"Will you, mother?" cried the boy. "Will you promise me that?"
"Moike! Moike!" said the widow, touched by his eager look and tone, "what a b'y you are for questions! Would I be layin' all my burdens on you, when it's six brothers you've got? 'Twouldn't be fair to you. But to know you're so ready and willin' loightens my ivery load, and it's a comfort you are to me. Your father was always for makin' easy toimes for other people, and you're loike him, Moike. And now I've something else to be talkin' of. Will you be havin' the goose for Gineral and Mrs. Brady to-morrow?"
"I will, mother," answered Mike respectfully.
"Then, Moike, when you get ready to go back, you'll foind the foinest wan of the lot all by himsilf in a box Pat brought from the store. Mr. Farnham give it to him, though he mostly sells 'em. And I've larned that goose to slape in it, so I have, and an awful job it was, too. Geese and pigs now, Moike, are slow to larn. But he knows his place at last, so he does, and you'll foind him in it."

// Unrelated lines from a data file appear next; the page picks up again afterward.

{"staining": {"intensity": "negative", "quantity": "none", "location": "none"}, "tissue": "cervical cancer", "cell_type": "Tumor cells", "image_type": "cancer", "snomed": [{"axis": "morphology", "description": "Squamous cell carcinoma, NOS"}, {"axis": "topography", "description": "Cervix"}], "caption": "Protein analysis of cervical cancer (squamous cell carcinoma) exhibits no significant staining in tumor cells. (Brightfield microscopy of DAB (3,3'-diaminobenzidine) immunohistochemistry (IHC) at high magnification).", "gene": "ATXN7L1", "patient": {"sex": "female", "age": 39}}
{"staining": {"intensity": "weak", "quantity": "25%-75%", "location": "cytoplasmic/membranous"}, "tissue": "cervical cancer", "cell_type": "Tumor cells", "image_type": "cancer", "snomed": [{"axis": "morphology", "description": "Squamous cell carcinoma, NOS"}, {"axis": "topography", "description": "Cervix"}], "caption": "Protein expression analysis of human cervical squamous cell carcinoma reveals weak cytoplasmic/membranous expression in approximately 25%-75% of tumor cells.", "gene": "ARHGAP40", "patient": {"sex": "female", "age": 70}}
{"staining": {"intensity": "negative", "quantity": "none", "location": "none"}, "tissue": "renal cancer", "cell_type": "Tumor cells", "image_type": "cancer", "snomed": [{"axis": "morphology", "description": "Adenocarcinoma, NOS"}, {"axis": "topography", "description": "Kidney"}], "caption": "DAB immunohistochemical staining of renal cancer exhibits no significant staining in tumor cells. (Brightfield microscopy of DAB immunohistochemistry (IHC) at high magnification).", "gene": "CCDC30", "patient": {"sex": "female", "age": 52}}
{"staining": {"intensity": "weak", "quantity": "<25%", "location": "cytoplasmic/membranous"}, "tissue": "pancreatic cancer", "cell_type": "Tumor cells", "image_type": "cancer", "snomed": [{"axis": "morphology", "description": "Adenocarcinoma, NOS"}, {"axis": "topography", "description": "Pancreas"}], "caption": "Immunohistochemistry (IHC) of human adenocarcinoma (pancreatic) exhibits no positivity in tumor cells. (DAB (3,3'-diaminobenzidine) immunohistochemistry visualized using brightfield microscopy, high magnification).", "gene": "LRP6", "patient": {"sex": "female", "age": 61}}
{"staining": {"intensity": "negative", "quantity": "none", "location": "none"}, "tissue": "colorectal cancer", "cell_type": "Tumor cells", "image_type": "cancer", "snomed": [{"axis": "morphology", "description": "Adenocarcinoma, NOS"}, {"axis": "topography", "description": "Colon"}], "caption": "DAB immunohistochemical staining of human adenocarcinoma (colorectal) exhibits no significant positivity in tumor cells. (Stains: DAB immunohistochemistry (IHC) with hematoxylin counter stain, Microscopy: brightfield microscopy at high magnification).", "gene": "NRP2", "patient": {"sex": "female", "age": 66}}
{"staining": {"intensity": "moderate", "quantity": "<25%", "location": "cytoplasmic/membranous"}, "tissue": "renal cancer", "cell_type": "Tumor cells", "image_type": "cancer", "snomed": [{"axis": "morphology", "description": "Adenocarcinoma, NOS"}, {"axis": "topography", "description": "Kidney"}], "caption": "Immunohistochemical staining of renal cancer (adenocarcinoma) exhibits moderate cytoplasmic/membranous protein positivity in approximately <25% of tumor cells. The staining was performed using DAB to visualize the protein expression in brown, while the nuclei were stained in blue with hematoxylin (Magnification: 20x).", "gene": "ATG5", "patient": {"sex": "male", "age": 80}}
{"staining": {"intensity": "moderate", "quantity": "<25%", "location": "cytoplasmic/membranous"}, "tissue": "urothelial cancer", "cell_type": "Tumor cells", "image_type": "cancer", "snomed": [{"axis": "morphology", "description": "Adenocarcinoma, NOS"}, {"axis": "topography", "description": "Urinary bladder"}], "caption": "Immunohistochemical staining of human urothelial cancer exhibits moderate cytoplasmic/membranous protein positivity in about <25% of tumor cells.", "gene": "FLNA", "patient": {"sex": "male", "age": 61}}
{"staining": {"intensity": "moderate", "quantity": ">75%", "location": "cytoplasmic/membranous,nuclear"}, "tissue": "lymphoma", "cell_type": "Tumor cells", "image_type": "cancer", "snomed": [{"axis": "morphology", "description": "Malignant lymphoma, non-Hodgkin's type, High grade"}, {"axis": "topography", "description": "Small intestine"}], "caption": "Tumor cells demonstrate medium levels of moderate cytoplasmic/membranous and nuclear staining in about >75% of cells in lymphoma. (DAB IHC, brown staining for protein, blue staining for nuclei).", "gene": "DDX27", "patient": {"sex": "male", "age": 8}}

Then catching sight, around the corner of the table, of the enraptured two on the kitchen floor busy over the new family treasure, she cried: "Now, Barney and Tommie, to bed with you, and dream of havin' the sled Saturdays, for that's what you shall have. 'Tis Moike makes the treats for us all."
That evening at half-past nine there was a knock on the sitting-room door.
"Come!" called the General.
The door opened and in walked Mike with the sleek goose under his arm.
"My mother's sending you a goose, Mrs. Brady," he said with a bow.